* _WORK TASK_:
Please copy out everything from the start of the records down to and including the line containing "倛。〕 謹照原文方字上增爲字。".

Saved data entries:
----------
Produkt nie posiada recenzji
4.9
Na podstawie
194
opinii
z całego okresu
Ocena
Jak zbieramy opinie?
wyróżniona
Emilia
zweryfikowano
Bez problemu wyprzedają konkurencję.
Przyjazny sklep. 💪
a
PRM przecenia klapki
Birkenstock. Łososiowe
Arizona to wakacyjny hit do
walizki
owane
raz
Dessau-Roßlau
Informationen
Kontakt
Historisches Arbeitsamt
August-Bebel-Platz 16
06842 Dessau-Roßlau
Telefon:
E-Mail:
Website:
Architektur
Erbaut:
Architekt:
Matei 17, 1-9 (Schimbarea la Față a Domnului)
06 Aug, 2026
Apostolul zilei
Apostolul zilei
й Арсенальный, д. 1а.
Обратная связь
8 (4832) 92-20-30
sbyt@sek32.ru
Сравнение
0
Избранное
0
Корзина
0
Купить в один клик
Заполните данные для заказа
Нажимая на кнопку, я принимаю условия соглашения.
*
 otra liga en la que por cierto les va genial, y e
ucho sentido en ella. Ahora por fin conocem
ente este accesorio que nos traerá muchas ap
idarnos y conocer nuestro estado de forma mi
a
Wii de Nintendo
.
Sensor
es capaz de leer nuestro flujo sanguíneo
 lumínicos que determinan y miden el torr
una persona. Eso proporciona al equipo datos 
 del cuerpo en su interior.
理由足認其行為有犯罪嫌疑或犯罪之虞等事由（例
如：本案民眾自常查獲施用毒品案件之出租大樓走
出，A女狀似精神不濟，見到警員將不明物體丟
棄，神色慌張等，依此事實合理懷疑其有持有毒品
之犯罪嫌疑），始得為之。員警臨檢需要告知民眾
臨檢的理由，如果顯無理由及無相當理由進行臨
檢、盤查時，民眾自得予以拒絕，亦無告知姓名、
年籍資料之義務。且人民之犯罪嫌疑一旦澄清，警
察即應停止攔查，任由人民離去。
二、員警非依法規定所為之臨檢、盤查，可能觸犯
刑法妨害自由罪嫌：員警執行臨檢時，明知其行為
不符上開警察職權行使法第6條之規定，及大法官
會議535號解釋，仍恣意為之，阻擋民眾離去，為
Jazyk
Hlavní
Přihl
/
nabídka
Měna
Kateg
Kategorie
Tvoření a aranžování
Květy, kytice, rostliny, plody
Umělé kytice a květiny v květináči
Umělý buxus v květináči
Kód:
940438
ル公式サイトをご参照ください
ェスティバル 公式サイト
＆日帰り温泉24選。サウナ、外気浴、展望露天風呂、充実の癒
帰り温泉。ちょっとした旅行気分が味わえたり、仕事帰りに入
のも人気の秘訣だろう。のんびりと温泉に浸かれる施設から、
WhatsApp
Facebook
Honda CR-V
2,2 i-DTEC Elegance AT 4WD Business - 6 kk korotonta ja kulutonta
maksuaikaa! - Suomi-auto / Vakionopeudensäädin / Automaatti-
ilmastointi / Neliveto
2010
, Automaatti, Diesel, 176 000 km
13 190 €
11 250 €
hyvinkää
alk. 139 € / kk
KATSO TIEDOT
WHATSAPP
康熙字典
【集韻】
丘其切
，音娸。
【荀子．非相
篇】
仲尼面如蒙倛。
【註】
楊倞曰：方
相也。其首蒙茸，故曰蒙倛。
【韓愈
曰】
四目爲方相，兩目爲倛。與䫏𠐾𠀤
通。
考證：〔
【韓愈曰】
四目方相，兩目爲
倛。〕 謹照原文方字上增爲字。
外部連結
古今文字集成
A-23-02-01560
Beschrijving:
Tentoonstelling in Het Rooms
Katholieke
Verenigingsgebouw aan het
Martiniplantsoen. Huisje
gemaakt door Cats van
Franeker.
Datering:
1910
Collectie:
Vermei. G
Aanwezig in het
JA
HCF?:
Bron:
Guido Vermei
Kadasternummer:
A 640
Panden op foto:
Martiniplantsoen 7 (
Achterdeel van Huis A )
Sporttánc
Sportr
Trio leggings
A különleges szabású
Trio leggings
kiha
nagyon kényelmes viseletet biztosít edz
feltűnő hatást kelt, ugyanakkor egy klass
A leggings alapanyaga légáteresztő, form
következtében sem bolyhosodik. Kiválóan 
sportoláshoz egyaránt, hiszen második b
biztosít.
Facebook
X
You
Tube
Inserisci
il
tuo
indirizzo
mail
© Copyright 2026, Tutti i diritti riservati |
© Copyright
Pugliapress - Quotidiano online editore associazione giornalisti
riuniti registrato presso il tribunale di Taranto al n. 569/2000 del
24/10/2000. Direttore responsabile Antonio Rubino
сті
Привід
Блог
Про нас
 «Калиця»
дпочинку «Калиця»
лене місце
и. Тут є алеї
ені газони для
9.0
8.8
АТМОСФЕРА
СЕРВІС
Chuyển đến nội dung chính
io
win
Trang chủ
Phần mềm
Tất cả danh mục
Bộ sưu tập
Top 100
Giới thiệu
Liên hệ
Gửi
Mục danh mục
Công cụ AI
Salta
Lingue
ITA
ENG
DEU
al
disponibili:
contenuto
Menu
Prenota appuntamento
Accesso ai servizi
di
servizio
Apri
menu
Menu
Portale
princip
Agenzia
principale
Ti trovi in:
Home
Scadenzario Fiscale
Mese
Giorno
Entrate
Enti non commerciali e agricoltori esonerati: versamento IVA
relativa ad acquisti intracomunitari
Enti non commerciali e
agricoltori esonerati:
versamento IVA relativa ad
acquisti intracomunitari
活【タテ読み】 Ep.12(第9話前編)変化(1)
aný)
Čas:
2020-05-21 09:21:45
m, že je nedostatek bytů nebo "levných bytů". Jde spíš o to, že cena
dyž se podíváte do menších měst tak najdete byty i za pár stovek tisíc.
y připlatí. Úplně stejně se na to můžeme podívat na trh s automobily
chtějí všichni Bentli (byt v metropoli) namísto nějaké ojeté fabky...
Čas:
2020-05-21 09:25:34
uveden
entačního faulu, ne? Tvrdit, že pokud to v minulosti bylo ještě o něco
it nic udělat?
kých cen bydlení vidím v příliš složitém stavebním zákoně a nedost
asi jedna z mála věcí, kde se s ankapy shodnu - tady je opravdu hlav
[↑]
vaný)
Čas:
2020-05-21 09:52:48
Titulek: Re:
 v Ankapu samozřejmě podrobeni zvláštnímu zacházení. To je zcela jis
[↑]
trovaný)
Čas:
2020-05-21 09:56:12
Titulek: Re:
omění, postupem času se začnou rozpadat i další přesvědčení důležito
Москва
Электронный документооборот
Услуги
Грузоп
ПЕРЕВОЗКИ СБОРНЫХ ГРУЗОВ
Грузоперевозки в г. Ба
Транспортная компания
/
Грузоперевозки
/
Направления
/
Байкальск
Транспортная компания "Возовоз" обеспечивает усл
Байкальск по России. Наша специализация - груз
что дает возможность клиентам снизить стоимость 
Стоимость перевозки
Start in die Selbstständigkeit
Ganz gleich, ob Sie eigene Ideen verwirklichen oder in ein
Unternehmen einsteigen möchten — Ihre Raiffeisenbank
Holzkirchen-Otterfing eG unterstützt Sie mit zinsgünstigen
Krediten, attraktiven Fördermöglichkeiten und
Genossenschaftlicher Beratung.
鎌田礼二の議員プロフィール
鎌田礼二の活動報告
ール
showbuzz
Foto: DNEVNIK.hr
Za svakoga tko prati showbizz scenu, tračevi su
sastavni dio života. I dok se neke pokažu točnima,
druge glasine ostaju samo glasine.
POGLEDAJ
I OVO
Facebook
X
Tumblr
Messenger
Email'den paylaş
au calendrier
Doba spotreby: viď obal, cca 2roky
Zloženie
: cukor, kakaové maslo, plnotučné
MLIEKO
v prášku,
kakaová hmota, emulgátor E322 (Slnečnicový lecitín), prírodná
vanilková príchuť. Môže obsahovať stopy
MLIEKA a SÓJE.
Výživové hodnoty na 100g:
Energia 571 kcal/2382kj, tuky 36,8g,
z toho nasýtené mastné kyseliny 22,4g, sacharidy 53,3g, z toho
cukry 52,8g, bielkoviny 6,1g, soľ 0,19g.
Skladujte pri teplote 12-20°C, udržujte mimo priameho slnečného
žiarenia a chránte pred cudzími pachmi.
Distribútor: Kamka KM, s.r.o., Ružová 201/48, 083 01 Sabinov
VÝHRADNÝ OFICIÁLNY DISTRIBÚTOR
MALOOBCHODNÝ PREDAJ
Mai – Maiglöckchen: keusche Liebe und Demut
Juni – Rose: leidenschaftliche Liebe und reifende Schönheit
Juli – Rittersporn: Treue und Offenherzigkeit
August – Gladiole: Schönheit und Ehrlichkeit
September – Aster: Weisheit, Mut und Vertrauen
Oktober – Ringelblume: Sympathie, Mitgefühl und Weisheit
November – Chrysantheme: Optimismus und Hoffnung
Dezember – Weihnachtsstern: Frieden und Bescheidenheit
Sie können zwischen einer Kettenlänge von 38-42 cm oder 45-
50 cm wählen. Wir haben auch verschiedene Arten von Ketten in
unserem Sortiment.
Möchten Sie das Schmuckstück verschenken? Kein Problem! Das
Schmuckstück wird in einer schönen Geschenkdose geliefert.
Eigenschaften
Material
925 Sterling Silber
----------
* _SOLUTION TO THIS EXERCISE_:
Produkt nie posiada recenzji
4.9
Na podstawie
194
opinii
z całego okresu
Ocena
Jak zbieramy opinie?
wyróżniona
Emilia
zweryfikowano
Bez problemu wyprzedają konkurencję.
Przyjazny sklep. 💪
a
PRM przecenia klapki
Birkenstock. Łososiowe
Arizona to wakacyjny hit do
walizki
owane
raz
Dessau-Roßlau
Informationen
Kontakt
Historisches Arbeitsamt
August-Bebel-Platz 16
06842 Dessau-Roßlau
Telefon:
E-Mail:
Website:
Architektur
Erbaut:
Architekt:
Matei 17, 1-9 (Schimbarea la Față a Domnului)
06 Aug, 2026
Apostolul zilei
Apostolul zilei
й Арсенальный, д. 1а.
Обратная связь
8 (4832) 92-20-30
sbyt@sek32.ru
Сравнение
0
Избранное
0
Корзина
0
Купить в один клик
Заполните данные для заказа
Нажимая на кнопку, я принимаю условия соглашения.
*
 otra liga en la que por cierto les va genial, y e
ucho sentido en ella. Ahora por fin conocem
ente este accesorio que nos traerá muchas ap
idarnos y conocer nuestro estado de forma mi
a
Wii de Nintendo
.
Sensor
es capaz de leer nuestro flujo sanguíneo
 lumínicos que determinan y miden el torr
una persona. Eso proporciona al equipo datos 
 del cuerpo en su interior.
理由足認其行為有犯罪嫌疑或犯罪之虞等事由（例
如：本案民眾自常查獲施用毒品案件之出租大樓走
出，A女狀似精神不濟，見到警員將不明物體丟
棄，神色慌張等，依此事實合理懷疑其有持有毒品
之犯罪嫌疑），始得為之。員警臨檢需要告知民眾
臨檢的理由，如果顯無理由及無相當理由進行臨
檢、盤查時，民眾自得予以拒絕，亦無告知姓名、
年籍資料之義務。且人民之犯罪嫌疑一旦澄清，警
察即應停止攔查，任由人民離去。
二、員警非依法規定所為之臨檢、盤查，可能觸犯
刑法妨害自由罪嫌：員警執行臨檢時，明知其行為
不符上開警察職權行使法第6條之規定，及大法官
會議535號解釋，仍恣意為之，阻擋民眾離去，為
Jazyk
Hlavní
Přihl
/
nabídka
Měna
Kateg
Kategorie
Tvoření a aranžování
Květy, kytice, rostliny, plody
Umělé kytice a květiny v květináči
Umělý buxus v květináči
Kód:
940438
ル公式サイトをご参照ください
ェスティバル 公式サイト
＆日帰り温泉24選。サウナ、外気浴、展望露天風呂、充実の癒
帰り温泉。ちょっとした旅行気分が味わえたり、仕事帰りに入
のも人気の秘訣だろう。のんびりと温泉に浸かれる施設から、
WhatsApp
Facebook
Honda CR-V
2,2 i-DTEC Elegance AT 4WD Business - 6 kk korotonta ja kulutonta
maksuaikaa! - Suomi-auto / Vakionopeudensäädin / Automaatti-
ilmastointi / Neliveto
2010
, Automaatti, Diesel, 176 000 km
13 190 €
11 250 €
hyvinkää
alk. 139 € / kk
KATSO TIEDOT
WHATSAPP
康熙字典
【集韻】
丘其切
，音娸。
【荀子．非相
篇】
仲尼面如蒙倛。
【註】
楊倞曰：方
相也。其首蒙茸，故曰蒙倛。
【韓愈
曰】
四目爲方相，兩目爲倛。與䫏𠐾𠀤
通。
考證：〔
【韓愈曰】
四目方相，兩目爲
倛。〕 謹照原文方字上增爲字。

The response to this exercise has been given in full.